→ Directive
Output verbatim the lines beginning at the one that contains "На торговой площадке" and ending at the last line of the material, inclusive of both.
Supplied information Block Start
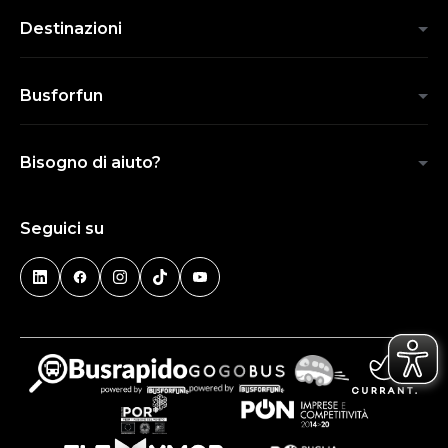
Destinazioni
Busforfun
Bisogno di aiuto?
Seguici su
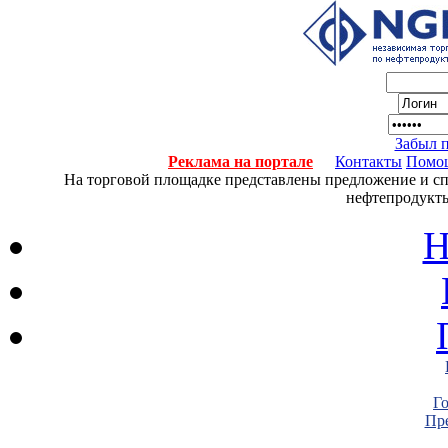
Забыл 
Реклама на портале
Контакты
Помо
На торговой площадке представлены предложение и спро
нефтепродукты
Н
Г
Пре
Supplied information Block End
→ Result for this exercise
На торговой площадке представлены предложение и спро
нефтепродукты
Н
Г
Пре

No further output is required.